Let me just let Ken Layne at Wonkette set this little “discussion about marriage” between NOM’s Maggie Gallagher & “journalism’s” Kathryn Jean Lopez for you:
K-Lo asked a “marriage expert” to explain why she cannot seem to find the happiness Jesus Christ intended for her, in the form of wedded bliss to some tough guy, maybe Tony Soprano, so she wouldn’t have to live out her days as a spinster blogging in an apartment. Imagine the house she could have, in New Jersey! And children, just running around the way children probably run around, on the lawn or whatever. A lawn with a crucifix-picket fence, maybe. Some flowers or whatever, an herb garden. And this might be the night Tony comes home all ginned up and randy, with the sedan parked haphazardly on the lawn! Baby No. 3 could be created tonight.

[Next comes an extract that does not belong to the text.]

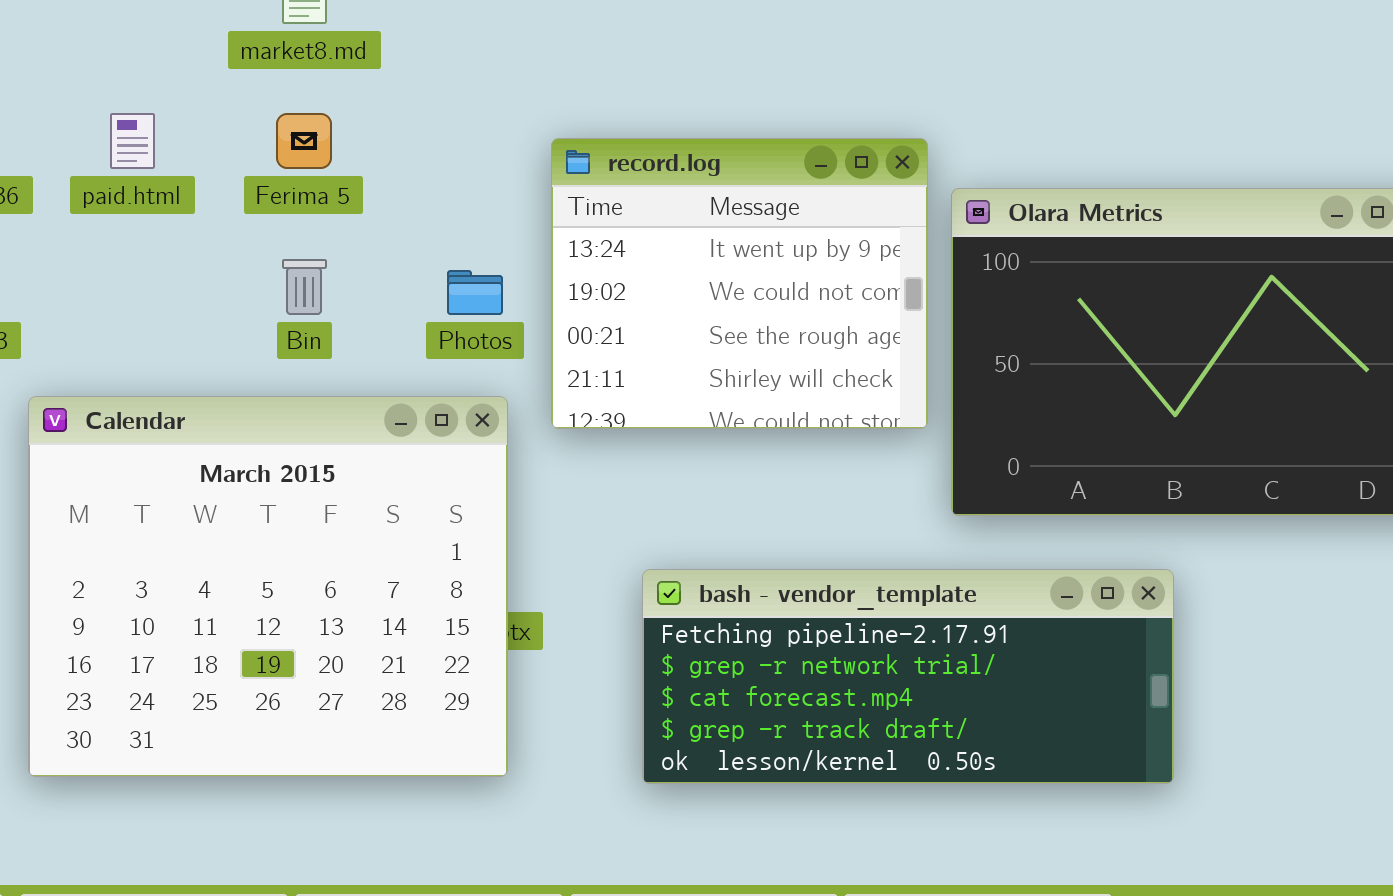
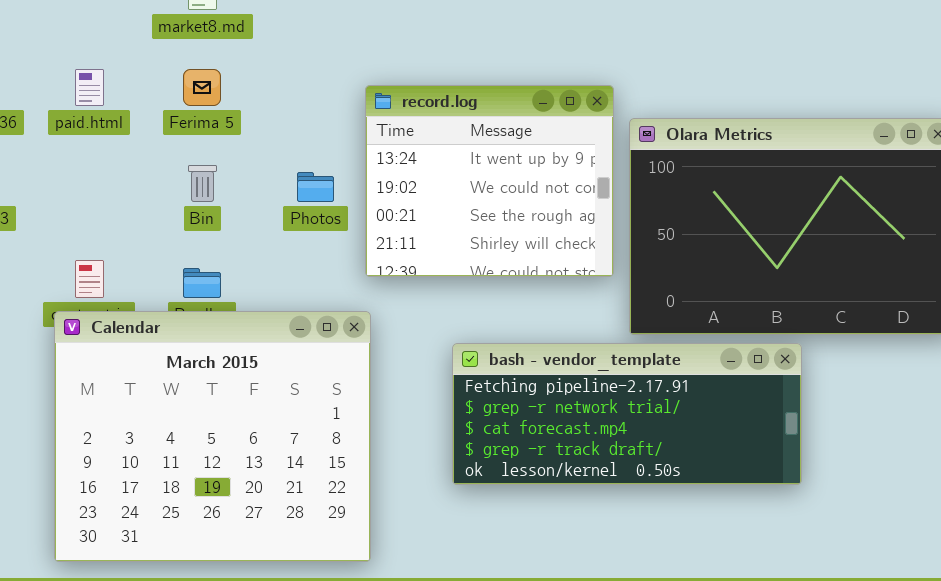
Calendar: [28,396,508,777] -> [54,311,371,562], moved
bash - vendor_template: [642,569,1174,784] -> [452,343,802,485], moved

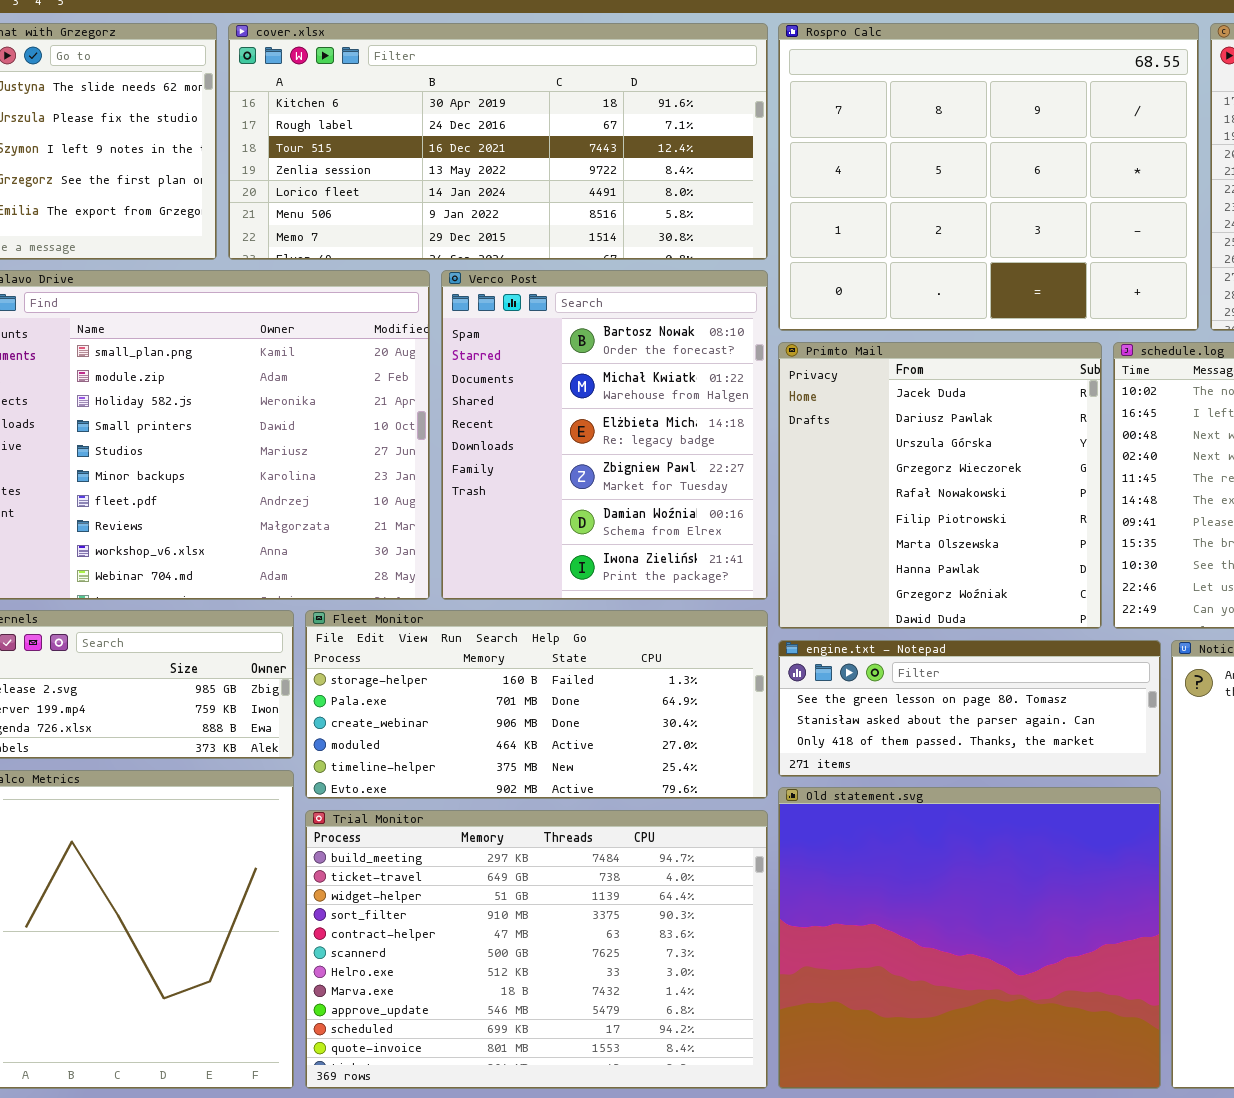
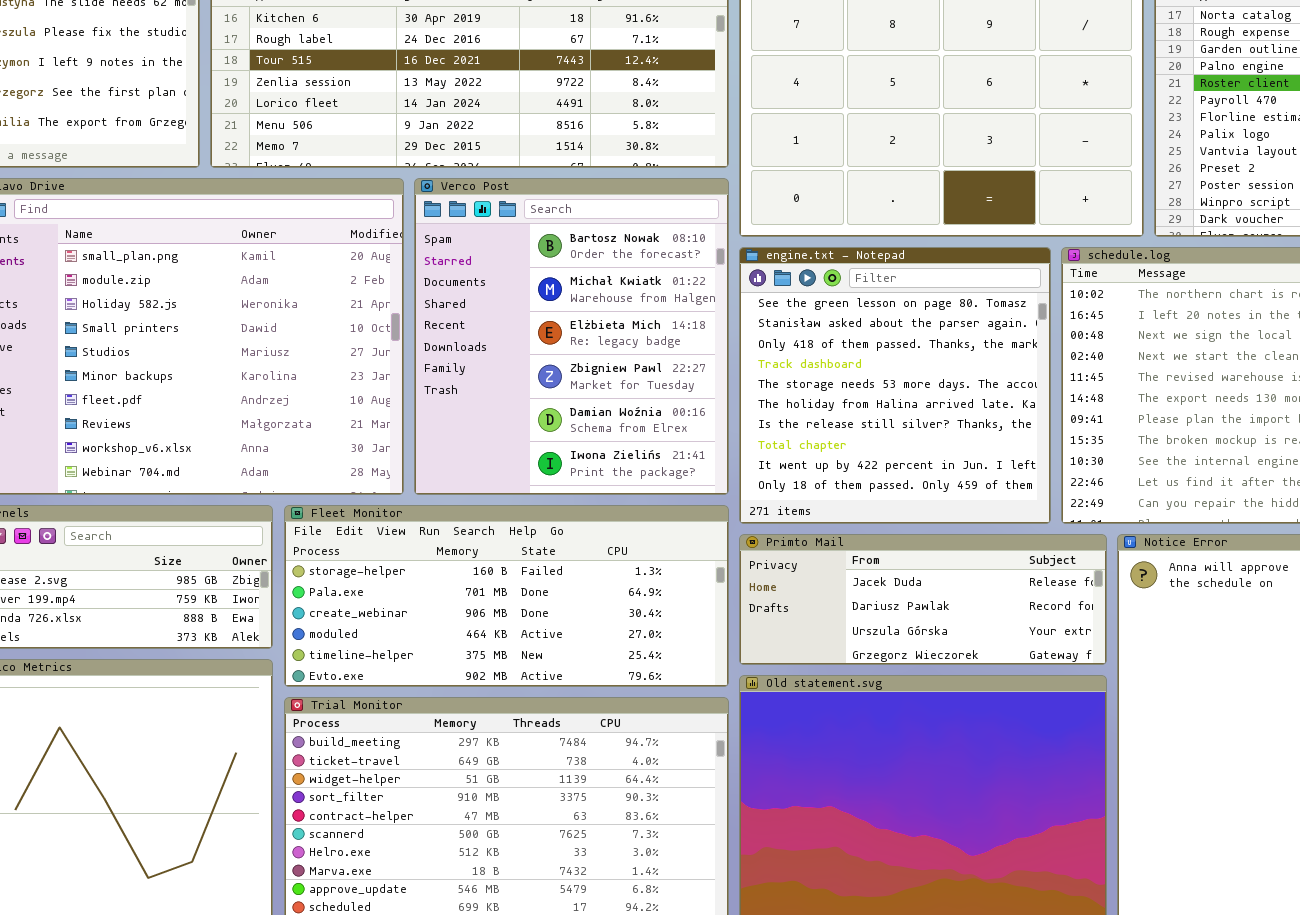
Primto Mail: [778,342,1102,629] -> [739,534,1107,665], moved, resized
engine.txt - Notepad: [778,640,1161,777] -> [739,247,1051,524], moved, resized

Indeedy! So let’s see what these two love experts have to say about things:
LOPEZ: Not to be part of the problem here by focusing on Maryland, but: Is Maryland, once the Catholic colony, about to give way to gay marriage?
GALLAGHER: Maryland and Rhode Island are extremely deep-blue states, and with Democratic leaders pushing gay marriage, it’s a tough fight in each state. But Maryland, like Maine, has a referendum process, a “people’s veto.” We are going to win in Maryland, one way or another.
No matter which erstwhile principles they have to abandon!
LOPEZ: How are American marriages? Is this fight helping Americans get their priorities straight (no pun intended)?
GALLAGHER: American marriage is a little-bit-of-good-news-much-bad-news story. Those who enjoy most every other advantage in human and social capital — the college-educated — are seeing something of a minor revival in marriage: low rates of out-of-wedlock childbearing combined with a sharp drop in divorce over the last 20 years.
The other two-thirds of the American population is in a tailspin. The out-of-wedlock birthrate appeared to stop climbing in the late ’90s and early 2000s. Since the gay-marriage debate broke out in 2003, the out-of-wedlock birthrate has continued to skyrocket: We’re getting close to 45 percent of births out of wedlock. (I’m not claiming cause and effect here, just noting the timeline.)
If young people are pro-gay-marriage, the effects of the cluster of attitudes that go with being pro-gay-marriage appear to be more like David Blankenhorn predicted than Jonathan Rauch predicted: It goes along with the idea that family structure is not that important, love makes a family. It tends to reduce marriage to a symbol of romantic love, disconnecting it from childbearing.
Okay, let’s be serious here for a minute. What Maggie is describing here, in a sort of lying by omission way, is that marriage is incredibly strong among educated, middle/upper-middle class LIBERALS IN BLUE STATES, most of whom support marriage equality, live next door to gay couples, love their gay friends and family, and whatnot. Marriage is NOT doing well in red states, among less-educated people, among more conservative people, etc. She doesn’t want to give away that game to the readers at National Review, but all you have to do is look at the statistics.
In a way, it’s just like arguing with supposedly “pro-life” people. Anybody with an internet connection can use Google to learn that the legal status of abortion has nothing to do with the abortion rate in any given nation, but that pro-choice policies [access to family planning, economic empowerment for women, access to birth control, medical care, etc.] do the most to reduce the NEED for abortion, and thus the actual rate of abortion. Likewise, here, Maggie is citing statistics where marriage is successful, and just conveniently forgetting to tell you that marriage is strongest among the most pro-marriage equality segments of our population.
Maggie and K-Lo’s readers are intellectually lazy, so it’s not a surprise that they pass crap like this on to them.
LOPEZ: What are you most enthusiastic about regarding the marriage issue right now?
GALLAGHER: To me, it’s amazing, given the array of forces pushing for gay marriage and the weak response of most conservative politicians, that the American people have stubbornly dug in their heels on this question: Are two men in a union a marriage?
The answer is “no,” and people really do know it. Marriage is the union of husband and wife — for a reason. Creating a world where people are treated like haters or bigots for standing for marriage is irrational, and people know that, too. An America in which Genesis is akin to racism is an America that will be unrecognizable. Ideas have consequences, and this idea cuts us off from our roots and makes the future much harder.
And now Maggie’s just conveniently pretending like support for marriage equality hasn’t been growing every single year, hasn’t crossed the 50% line, isn’t supported by overwhelming majorities of the segments of the population which are most likely to stay alive for a while, and just feeding more delusional bullhonkey to her supporters. And her throwaway line about “Genesis being akin to racism” is meaningless to educated people, but she knows which dogwhistles to use with her audience. “The Bible ain’t racist! Evildoers!” Etc.
Anyway, happy Valentine’s Day to our readers, however you are or aren’t celebrating!